* **Page extract**:

The Great Bank Heist

Loading ...Lau Vegys

October 24, 2024 • 4 minute, 33 second read


The Great Bank Heist

The Great Bank Heist

Lau Vegys, Doug Casey’s Crisis Investing

Remember when your parents told you there’s no such thing as free money? Well, they clearly never ran a bank during the Federal Reserve’s high-interest rate era.

New data shows that for the past two and a half years, U.S. banks have been gorging themselves on a feast of free cash, courtesy of your friendly neighborhood Fed.

How much cash, you ask? Oh, just a cool trillion dollars. That’s right, with a “T”.

Pocketing the Difference

As you may recall, in 2022, the Fed made a sharp turn, slamming on the brakes with aggressive rate hikes to fight inflation (which, of course, they’d caused in the first place with their money-printing spree).

Between March 2022 and July 2023, Chair Powell and his merry band of money manipulators cranked the federal funds rate from a rock-bottom 0%-0.25% all the way up to 5.25%-5.50%.

As the Fed jacked up rates, banks started raking in higher yields on their deposits at the Fed.

In tandem, however, they decided to keep the interest payments for depositors—like us—shockingly low, pocketing the difference.

Recent data from the Federal Deposit Insurance Corporation (FDIC) shows that by the end of the second quarter of 2024, the average U.S. bank was paying depositors a mere 2.2% in annual interest.

Now, 2.2% might sound pretty good if you’ve gotten used to the near-zero rates we’ve had for the last decade. But remember: during that same time, these banks were collecting a fat 5.5% from the Fed.

Do the simple math, and you’ll see that banks were pocketing a nice 3.3% for themselves. Roughly speaking, of course, since those rates fluctuated, but you get the idea.

But hold on, it gets worse.

If you happened to have your money with the big guys like JPMorgan Chase (JPM) or Bank of America (BAC), you were really getting the short end of the stick. These banking giants were only paying out a paltry 1.5% and 1.7%, respectively, to their depositors.

Now, here’s where the heist part comes in…

It turns out those low payments to depositors generated an eye-popping $1.1 trillion in revenue for the banks. And when I say “eye-popping”, I mean it’s completely unprecedented in excess interest revenue. In fact, it’s roughly half of the total money banks made during that same two-and-a-half-year period.

The Rigged Game

Now, you might be thinking, “So what? Banks are private financial institutions and have the right to set deposit and borrowing rates. It’s free market capitalism, right?”

Wrong.

The whole fractional reserve banking system, with the Fed at its forefront, couldn’t be further from free market capitalism. And, as this story shows, the banks are essential beneficiaries and accomplices of this rigged game.

It’s actually a perfect storm of financial manipulation.

Think about it. You have the Fed paying banks interest on the money they keep parked at the central bank through something called “interest on reserve balances” (IORB).

* **Dataset extract**:
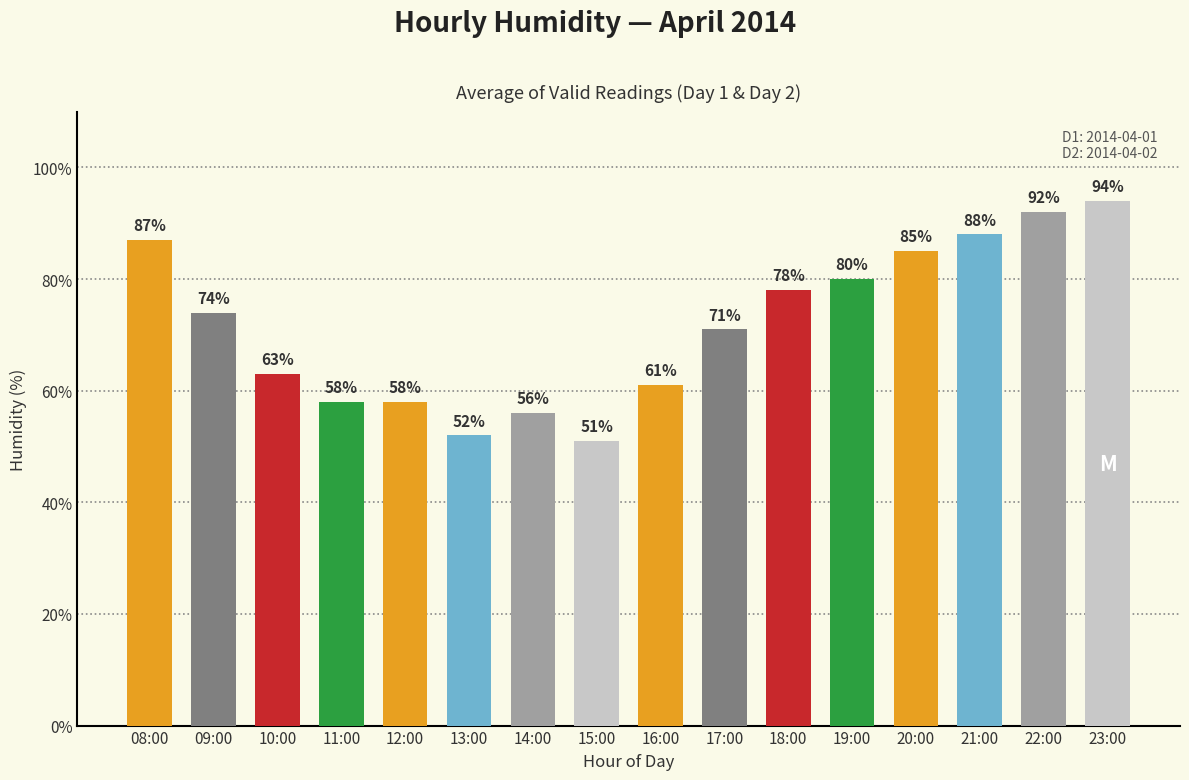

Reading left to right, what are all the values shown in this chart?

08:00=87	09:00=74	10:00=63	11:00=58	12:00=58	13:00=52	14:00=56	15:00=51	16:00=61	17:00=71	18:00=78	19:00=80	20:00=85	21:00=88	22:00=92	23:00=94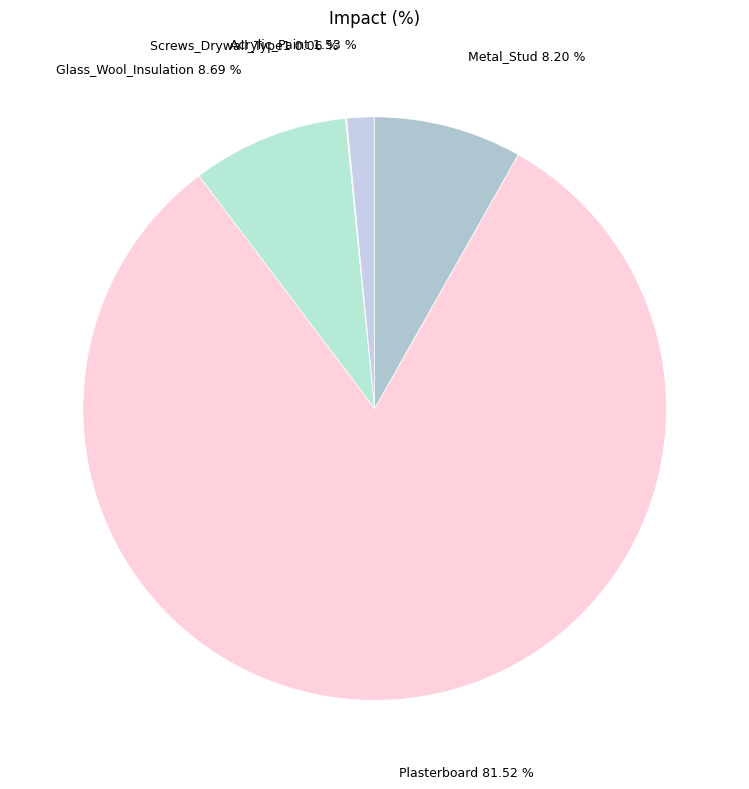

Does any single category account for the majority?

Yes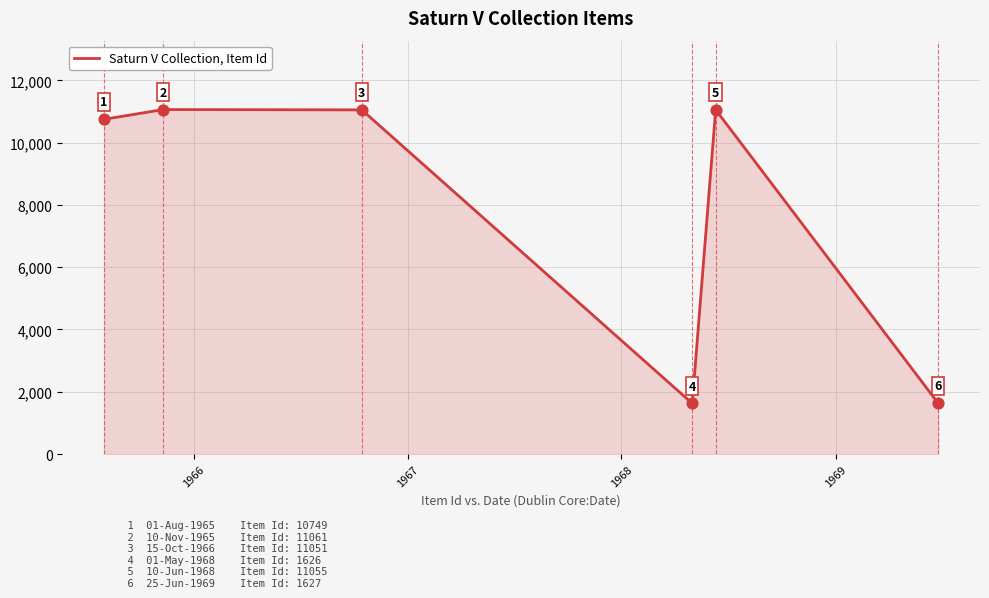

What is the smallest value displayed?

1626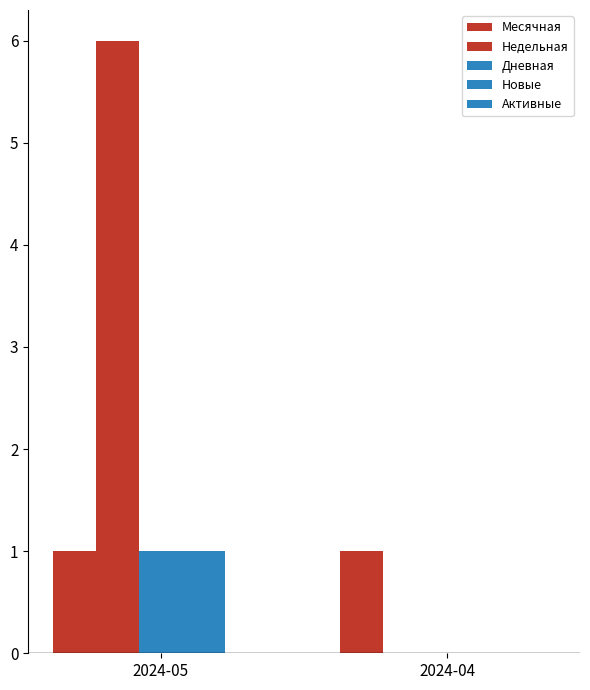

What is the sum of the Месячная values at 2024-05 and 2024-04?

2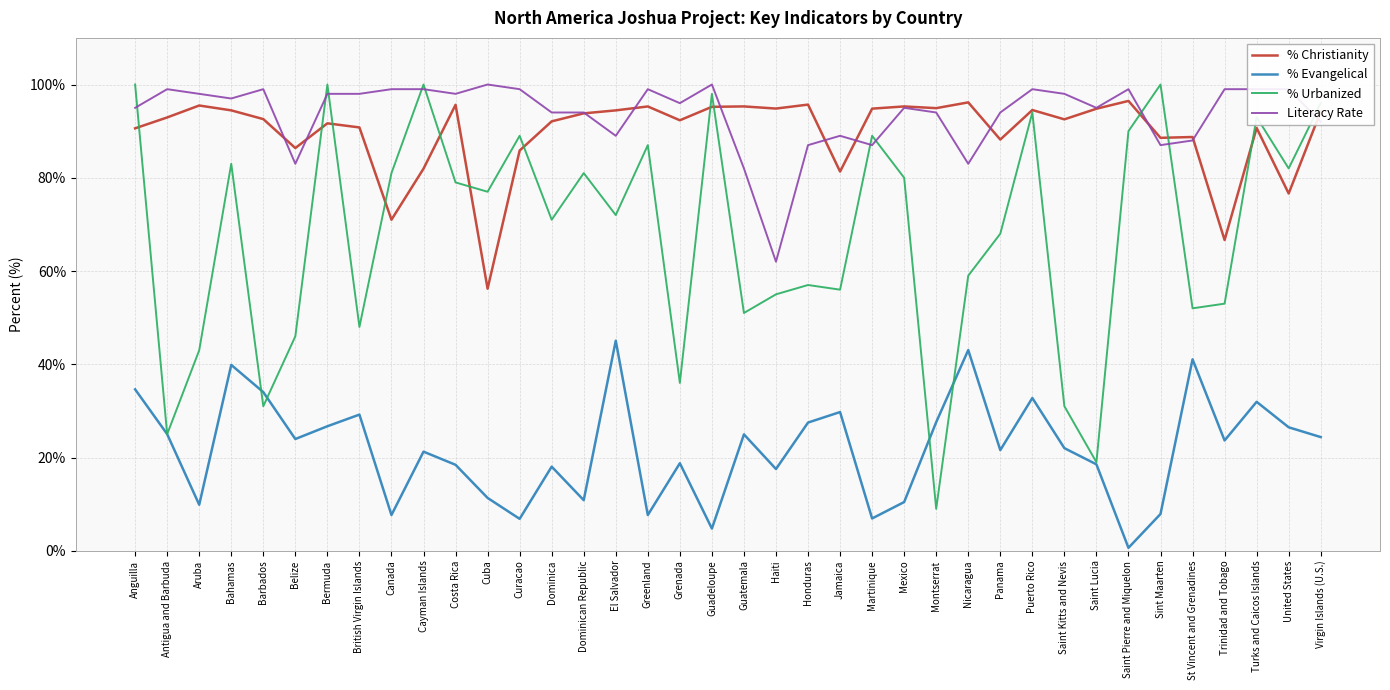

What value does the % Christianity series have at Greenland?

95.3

* **Required work**: Print the passage of the bank heist article above from "Remember when your" to "their money-printing spree).", word for word.

* **Solution to the problem**:
Remember when your parents told you there’s no such thing as free money? Well, they clearly never ran a bank during the Federal Reserve’s high-interest rate era.

New data shows that for the past two and a half years, U.S. banks have been gorging themselves on a feast of free cash, courtesy of your friendly neighborhood Fed.

How much cash, you ask? Oh, just a cool trillion dollars. That’s right, with a “T”.

Pocketing the Difference

As you may recall, in 2022, the Fed made a sharp turn, slamming on the brakes with aggressive rate hikes to fight inflation (which, of course, they’d caused in the first place with their money-printing spree).